EXERCISE DESCRIPTION
Exact copies of the lines below, from the one with "PRIMARY MENU" up to and including the one with "Inaccettabili le condizioni", are what this calls for; leave out pictures.

STORED DATA
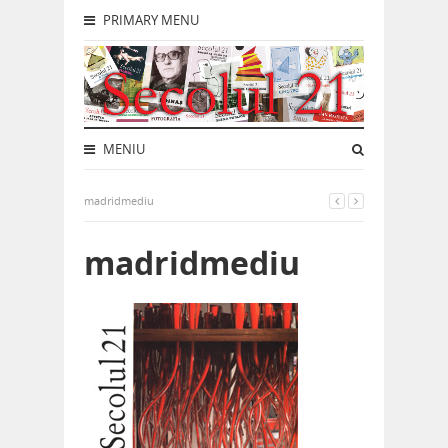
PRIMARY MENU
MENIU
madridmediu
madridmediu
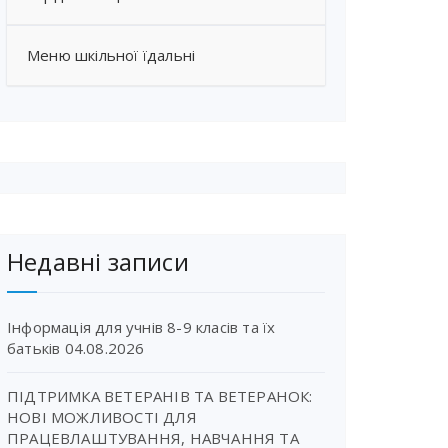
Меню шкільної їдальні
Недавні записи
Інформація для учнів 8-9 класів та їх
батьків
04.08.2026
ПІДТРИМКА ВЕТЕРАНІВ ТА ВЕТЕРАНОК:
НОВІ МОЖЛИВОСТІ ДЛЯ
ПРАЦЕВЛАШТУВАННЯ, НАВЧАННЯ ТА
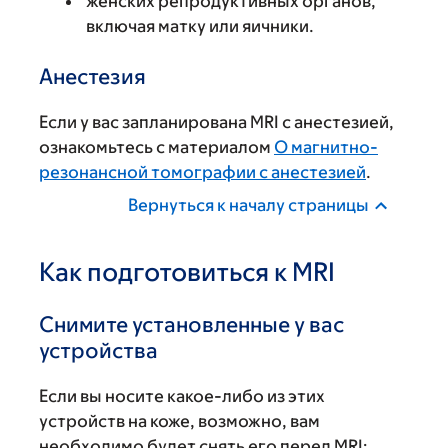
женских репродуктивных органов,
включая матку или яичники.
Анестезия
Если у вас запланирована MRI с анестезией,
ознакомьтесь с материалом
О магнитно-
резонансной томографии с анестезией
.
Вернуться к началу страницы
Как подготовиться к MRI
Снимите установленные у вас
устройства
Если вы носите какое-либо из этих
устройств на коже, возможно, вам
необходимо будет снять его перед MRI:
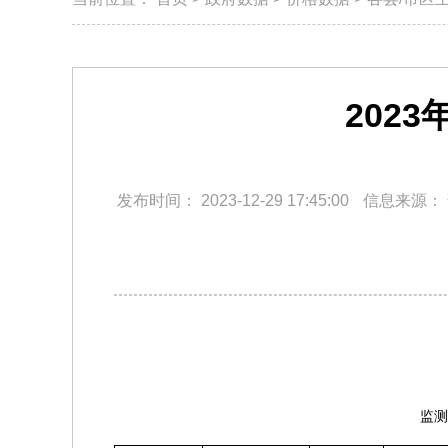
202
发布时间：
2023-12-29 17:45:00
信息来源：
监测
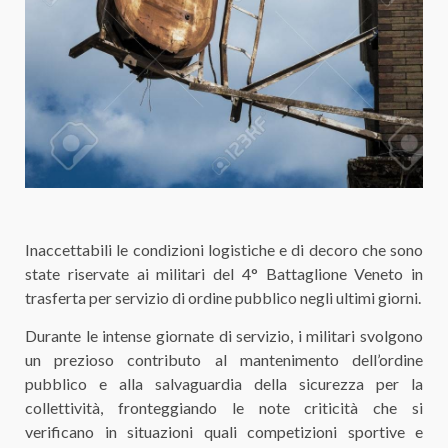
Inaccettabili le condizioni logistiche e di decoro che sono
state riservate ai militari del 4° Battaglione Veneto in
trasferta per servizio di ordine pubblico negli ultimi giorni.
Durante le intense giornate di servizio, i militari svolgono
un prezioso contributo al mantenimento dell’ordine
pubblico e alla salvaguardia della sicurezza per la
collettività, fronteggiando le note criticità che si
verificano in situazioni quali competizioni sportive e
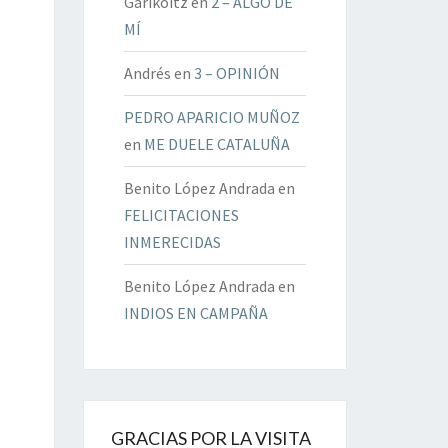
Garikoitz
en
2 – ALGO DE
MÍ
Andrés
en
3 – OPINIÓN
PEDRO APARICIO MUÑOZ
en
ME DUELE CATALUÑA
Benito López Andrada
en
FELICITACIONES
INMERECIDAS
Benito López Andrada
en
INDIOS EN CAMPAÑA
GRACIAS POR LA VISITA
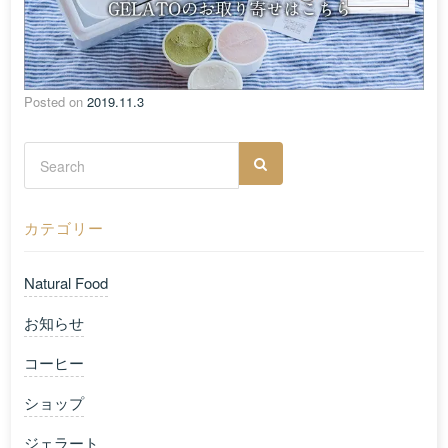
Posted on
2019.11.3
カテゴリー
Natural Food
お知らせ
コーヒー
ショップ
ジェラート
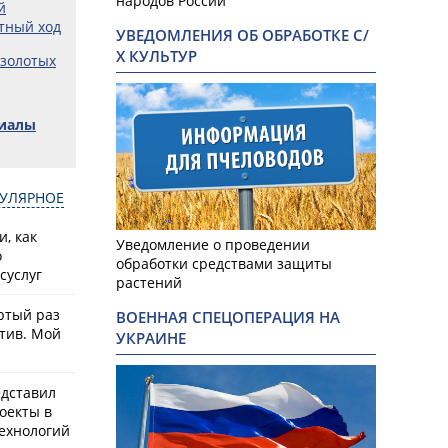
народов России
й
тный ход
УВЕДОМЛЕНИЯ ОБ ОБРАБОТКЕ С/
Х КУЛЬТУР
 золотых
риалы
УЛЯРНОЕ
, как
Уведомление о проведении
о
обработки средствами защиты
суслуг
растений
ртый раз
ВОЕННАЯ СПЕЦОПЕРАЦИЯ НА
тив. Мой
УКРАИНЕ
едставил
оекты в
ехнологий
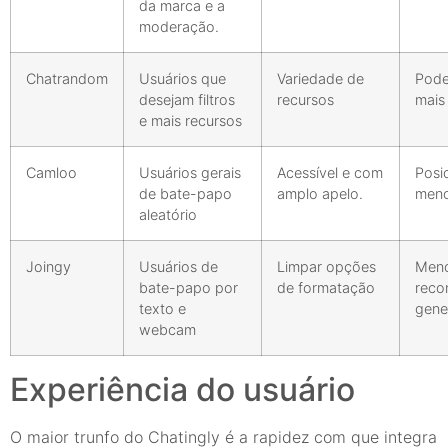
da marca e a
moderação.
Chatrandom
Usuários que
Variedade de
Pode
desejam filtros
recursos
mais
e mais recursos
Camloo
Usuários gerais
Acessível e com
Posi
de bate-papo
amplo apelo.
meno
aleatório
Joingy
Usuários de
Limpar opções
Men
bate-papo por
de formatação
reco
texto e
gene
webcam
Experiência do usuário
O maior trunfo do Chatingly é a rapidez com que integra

---

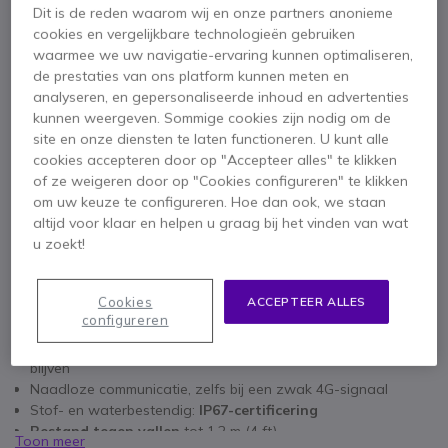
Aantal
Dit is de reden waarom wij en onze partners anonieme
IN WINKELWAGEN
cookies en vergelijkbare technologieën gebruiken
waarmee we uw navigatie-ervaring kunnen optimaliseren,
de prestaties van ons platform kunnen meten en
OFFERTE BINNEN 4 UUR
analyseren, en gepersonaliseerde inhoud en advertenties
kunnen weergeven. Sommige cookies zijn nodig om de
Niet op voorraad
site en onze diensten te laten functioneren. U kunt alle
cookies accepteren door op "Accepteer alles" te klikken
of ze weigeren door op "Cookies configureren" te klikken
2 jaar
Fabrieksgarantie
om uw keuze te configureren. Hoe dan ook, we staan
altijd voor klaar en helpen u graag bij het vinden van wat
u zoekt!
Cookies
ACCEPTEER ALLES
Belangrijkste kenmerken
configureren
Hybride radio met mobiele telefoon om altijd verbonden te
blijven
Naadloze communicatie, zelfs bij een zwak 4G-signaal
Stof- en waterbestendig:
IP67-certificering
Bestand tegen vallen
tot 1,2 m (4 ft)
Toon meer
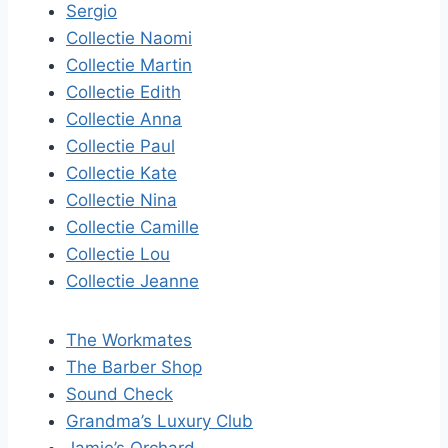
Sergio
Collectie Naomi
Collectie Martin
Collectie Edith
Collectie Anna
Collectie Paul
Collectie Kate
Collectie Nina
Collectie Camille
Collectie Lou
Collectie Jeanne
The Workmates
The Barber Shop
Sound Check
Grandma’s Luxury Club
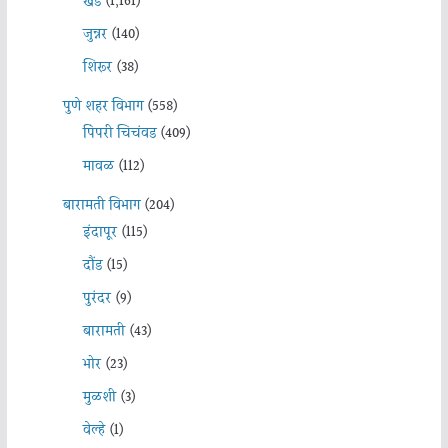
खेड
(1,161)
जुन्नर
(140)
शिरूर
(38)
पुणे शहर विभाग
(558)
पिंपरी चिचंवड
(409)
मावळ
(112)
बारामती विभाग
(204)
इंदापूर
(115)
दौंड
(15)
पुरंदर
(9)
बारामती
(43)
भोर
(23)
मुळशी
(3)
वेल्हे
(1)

COMPLETED TASK
PRIMARY MENU
MENIU
madridmediu
madridmediu
Меню шкільної їдальні
Недавні записи
Інформація для учнів 8-9 класів та їх
батьків
04.08.2026
ПІДТРИМКА ВЕТЕРАНІВ ТА ВЕТЕРАНОК:
НОВІ МОЖЛИВОСТІ ДЛЯ
ПРАЦЕВЛАШТУВАННЯ, НАВЧАННЯ ТА
женских репродуктивных органов,
включая матку или яичники.
Анестезия
Если у вас запланирована MRI с анестезией,
ознакомьтесь с материалом
О магнитно-
резонансной томографии с анестезией
.
Вернуться к началу страницы
Как подготовиться к MRI
Снимите установленные у вас
устройства
Если вы носите какое-либо из этих
устройств на коже, возможно, вам
необходимо будет снять его перед MRI:
202
发布时间：
2023-12-29 17:45:00
信息来源：
监测
Inaccettabili le condizioni logistiche e di decoro che sono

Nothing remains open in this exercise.